Bakışlarını çevrede gezdirdi.
“Yeşil Gözler mi?”
Wang Xian, Zhang Fengying'e bir bakış attı ve kendi kendine düşündü, Bu yeşil gözlerin hangi yeteneklere sahip olduğunu merak ediyorum.
İleriye doğru yürümeye devam etti. Rüzgar çanı ağacı onlarca metre boyundaydı ve deniz sakindi. Yerdeki ormana benziyordu.
Bin metreden fazla yürüdükten sonra Wang Xian yüzünde bir gülümsemeyle çevresini taradı. Aniden koluyla yukarıyı işaret etti.
O tek kelime etmeden arkasındaki altın kılıç balığı hareket etti ve doğrudan önündeki rüzgar çanı ağacına doğru uçtu.
vızıltı
Metal kılıçlar ağacı deldi.
Patlama
7-8 metre büyüklüğündeki ceset yere düştü.
Olağanüstü beşinci seviyeden bir karakulaktı!
Yürüyüşe çıkan grup şaşkına döndü. Zhang Fengying bile şaşkınlıkla baktı.
“Ağaçta bir karakulak mı var?”
Wang Xian'a baktığında ifadesi değişti. “Bunu mu keşfettin? Astlarınızın gücü fena değil!”
“Hadi gidelim!”
Wang Xian ona cevap vermedi ve açıkça söyledi.
“Kim o? Küçük bir kedi ölü bir fareyle tanışıyor. Ne kadar kibirli!”
Zhang Fengying, Wang Xian'ın onu görmezden geldiğini gördü. Somurttu ve ifadesi ciddileşti.
Gözlerinde yoğun yeşil bir enerji toplandı.
Wang Xian onun görünüşünü gördüğünde, ateş ve ışıktan oluşan ejderha gözlerini geri çekti.
Artık sadece kenardaydı. Bu işi ablası Zhang Fengying'e bırakacaktı!
Bu şekilde özgür olduğu için mutluydu.
“500 metre solda ağacın çevresine sarılı bir karakulak boası var.
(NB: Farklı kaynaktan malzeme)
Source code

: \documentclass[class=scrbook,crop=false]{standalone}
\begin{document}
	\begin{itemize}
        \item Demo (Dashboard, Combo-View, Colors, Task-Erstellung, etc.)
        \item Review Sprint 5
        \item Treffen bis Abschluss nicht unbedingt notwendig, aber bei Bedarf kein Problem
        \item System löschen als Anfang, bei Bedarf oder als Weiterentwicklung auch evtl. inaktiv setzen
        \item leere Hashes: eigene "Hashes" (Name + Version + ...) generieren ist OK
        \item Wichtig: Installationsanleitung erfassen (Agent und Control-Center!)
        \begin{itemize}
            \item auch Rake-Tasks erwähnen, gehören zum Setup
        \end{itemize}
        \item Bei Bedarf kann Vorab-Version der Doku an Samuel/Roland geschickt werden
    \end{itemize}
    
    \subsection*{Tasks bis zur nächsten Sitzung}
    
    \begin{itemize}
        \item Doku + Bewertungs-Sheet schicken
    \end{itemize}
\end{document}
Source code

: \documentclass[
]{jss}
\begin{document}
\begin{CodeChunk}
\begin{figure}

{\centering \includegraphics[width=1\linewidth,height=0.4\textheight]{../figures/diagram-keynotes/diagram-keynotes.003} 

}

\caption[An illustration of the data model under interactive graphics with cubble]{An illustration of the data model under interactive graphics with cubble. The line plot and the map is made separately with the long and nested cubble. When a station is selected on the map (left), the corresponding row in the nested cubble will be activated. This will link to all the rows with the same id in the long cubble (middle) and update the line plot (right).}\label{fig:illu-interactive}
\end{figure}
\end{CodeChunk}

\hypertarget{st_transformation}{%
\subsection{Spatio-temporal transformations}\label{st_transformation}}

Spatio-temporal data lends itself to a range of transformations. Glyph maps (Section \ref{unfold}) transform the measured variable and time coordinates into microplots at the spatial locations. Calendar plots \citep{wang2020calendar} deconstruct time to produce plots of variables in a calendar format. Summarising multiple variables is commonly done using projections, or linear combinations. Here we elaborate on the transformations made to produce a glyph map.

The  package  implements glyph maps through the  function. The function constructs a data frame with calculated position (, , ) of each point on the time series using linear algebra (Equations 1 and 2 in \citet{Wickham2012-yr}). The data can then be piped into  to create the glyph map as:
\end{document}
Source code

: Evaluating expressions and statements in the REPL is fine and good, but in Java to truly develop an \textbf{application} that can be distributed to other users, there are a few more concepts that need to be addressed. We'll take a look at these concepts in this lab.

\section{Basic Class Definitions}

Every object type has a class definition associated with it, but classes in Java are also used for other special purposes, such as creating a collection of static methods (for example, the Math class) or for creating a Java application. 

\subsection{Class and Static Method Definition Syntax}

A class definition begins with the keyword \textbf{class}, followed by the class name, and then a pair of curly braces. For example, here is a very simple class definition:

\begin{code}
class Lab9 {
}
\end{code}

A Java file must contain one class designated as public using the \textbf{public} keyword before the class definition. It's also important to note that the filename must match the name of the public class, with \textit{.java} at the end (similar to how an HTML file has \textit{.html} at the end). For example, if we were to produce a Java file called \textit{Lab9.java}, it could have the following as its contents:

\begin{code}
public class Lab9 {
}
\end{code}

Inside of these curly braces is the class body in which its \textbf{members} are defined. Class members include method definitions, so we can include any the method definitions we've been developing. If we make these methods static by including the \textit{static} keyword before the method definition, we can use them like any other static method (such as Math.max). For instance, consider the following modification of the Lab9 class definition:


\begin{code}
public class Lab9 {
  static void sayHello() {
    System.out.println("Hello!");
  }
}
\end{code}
Bu bir 5. Seviye aşkındır. Haydi gidip ilgilenelim!”
500 ila 600 metre daha yürüdükten sonra Zhang Fengying'in dudakları hafifçe kıvrılarak bunu yumuşak bir şekilde söyledi.
Ametistten Seviye 6 aşkın bir kız hemen uçtu ve onunla ilgilendi.
“HMPH!”
“Bire bir!”
Zhang Fengying başını kaldırdı ve kışkırtıcı bir şekilde Wang Xian'a baktı.
Bu onu biraz eğlendirmişti. Başını hafifçe salladı.
“Devam etmek!”
Mücadele ruhuyla ilerlemeye devam etti. Etrafına dikkatli bir şekilde baktı.